Street Fighter 6, le jeu de combat emblématique développé par Capcom, intègre l’Esports World Cup. Cet événement d’envergure internationale, soutenu par le gouvernement de l’Arabie Saoudite, rassemble plusieurs jeux compétitifs dans une célébration de l’esport. L’annonce de l’ajout de ce titre phare a été faite sur la plateforme X (anciennement connue sous le nom de Twitter), bien que les détails concernant l’ampleur et les prix proposés soient restés évasifs.
Cette intégration de « Street Fighter 6 » ne surprend guère les observateurs, puisque le jeu avait déjà brillé lors de Gamers8, un festival esportif saoudien doté d’une impressionnante récompense globale de 45 millions de dollars (soit environ 35,6 millions de livres). « Street Fighter » marque ainsi l’histoire en devenant la première franchise de jeu de combat à rejoindre l’Esports World Cup, même si d’autres titres du même genre, comme « Tekken », avaient déjà été mis à l’honneur lors de précédentes éditions de Gamers8.

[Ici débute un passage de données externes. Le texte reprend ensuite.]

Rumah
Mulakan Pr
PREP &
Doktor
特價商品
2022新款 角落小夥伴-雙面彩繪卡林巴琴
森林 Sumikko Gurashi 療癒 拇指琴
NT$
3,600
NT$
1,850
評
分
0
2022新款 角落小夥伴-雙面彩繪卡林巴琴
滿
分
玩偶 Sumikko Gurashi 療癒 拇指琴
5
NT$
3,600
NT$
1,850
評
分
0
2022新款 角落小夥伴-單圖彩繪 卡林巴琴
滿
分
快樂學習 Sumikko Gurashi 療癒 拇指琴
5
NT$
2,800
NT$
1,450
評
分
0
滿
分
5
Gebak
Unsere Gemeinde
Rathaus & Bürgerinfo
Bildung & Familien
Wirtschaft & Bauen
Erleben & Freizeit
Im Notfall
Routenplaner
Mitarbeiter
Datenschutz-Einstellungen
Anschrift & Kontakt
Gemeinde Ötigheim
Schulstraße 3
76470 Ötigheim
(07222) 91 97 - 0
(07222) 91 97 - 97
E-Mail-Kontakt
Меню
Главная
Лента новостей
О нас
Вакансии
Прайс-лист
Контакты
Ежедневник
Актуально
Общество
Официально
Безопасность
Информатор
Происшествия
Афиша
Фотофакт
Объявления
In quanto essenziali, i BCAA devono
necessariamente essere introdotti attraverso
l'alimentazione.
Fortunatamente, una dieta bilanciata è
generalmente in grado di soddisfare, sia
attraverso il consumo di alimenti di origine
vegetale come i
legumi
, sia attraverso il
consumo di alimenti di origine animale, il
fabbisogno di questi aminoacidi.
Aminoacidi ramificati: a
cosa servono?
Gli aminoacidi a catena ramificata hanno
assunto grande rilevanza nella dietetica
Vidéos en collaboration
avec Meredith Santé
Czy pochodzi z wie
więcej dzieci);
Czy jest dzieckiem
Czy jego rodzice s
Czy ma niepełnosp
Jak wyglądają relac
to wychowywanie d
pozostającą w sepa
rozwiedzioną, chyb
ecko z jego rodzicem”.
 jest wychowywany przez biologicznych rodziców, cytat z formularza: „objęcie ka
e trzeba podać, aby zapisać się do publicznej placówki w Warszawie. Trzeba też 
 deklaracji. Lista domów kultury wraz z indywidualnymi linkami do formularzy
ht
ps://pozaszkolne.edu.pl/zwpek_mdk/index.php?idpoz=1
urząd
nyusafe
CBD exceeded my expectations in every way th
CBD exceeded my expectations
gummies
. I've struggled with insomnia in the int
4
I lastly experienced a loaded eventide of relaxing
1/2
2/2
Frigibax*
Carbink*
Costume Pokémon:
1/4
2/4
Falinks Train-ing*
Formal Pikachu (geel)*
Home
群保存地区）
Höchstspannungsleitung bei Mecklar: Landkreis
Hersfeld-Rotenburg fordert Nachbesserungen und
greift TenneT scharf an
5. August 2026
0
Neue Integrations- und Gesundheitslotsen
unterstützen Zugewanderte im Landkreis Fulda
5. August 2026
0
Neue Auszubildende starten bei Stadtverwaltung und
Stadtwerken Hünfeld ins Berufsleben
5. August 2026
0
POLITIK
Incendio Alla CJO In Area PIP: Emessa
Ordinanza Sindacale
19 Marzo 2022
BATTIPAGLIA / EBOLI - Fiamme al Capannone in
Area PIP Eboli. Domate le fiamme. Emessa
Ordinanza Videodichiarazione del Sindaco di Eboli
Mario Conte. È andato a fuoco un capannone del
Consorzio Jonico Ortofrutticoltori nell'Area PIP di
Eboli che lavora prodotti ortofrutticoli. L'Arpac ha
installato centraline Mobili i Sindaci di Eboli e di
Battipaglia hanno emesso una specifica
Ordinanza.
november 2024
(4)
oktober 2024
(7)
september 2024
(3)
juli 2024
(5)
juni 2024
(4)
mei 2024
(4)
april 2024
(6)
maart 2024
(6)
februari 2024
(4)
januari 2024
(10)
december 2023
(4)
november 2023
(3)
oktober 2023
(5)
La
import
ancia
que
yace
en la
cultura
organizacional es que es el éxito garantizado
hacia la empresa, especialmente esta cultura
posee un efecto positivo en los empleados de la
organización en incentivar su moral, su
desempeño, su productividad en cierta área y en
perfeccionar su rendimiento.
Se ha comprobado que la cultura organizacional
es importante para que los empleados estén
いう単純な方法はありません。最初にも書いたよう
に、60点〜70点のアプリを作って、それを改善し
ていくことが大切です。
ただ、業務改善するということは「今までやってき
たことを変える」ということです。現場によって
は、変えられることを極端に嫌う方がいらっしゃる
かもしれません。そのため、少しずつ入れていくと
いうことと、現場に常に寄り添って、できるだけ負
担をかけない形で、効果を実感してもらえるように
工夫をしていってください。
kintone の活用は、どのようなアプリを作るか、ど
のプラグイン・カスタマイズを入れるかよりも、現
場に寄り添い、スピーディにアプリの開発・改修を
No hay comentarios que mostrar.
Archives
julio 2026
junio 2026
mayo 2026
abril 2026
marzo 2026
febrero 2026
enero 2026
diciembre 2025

Le catalogue de compétitions de l’Esports World Cup s’enrichit donc avec « Street Fighter 6 », venant s’ajouter à une liste déjà prestigieuse incluant « StarCraft II », « Dota 2 », « Overwatch 2 », « EA Sports FC », et « Counter-Strike 2 ». En parallèle, l’annonce des derniers jeux intégrés au tournoi a été accompagnée de la révélation de dotations importantes pour d’autres compétitions. Ainsi, la « Mobile Legends’ Mid Season Cup », l' »Honor of Kings Invitational Midseason » et la « PUBG Mobile World Cup » bénéficieront chacune d’une dotation de 3 millions de dollars (soit environ 2,4 millions de livres), tandis que le tournoi de « Free Fire » au sein de l’EWC promet une récompense d’1 million de dollars (près de 792 100 livres).
Initié en octobre dernier par le Prince héritier Mohammed bin Salman bin Abdulaziz d’Arabie Saoudite, l’Esports World Cup est un festival esportif annuel organisé par la Fondation Esports World Cup, dont la saison inaugurale se tiendra à Riyad cet été.
Toutefois, l’association de l’Esports World Cup avec le gouvernement saoudien n’a pas manqué de susciter des critiques au sein de la communauté esportive. Certains y voient une stratégie de « esportswashing » de la part de l’Arabie Saoudite, visant à redorer son image par le biais du jeu compétitif, tout en détournant l’attention de ses politiques controversées en matière de droits des femmes, des droits LGBTQ+ et de la censure.
Malgré ces réticences, le festival esportif a réussi à établir des partenariats notables en préparation de sa première édition. Sony a conclu un accord pluriannuel avec l’EWC, et le projet immobilier saoudien Qiddiya est désormais le lieu d’accueil prévu pour le tournoi, une fois sa construction achevée.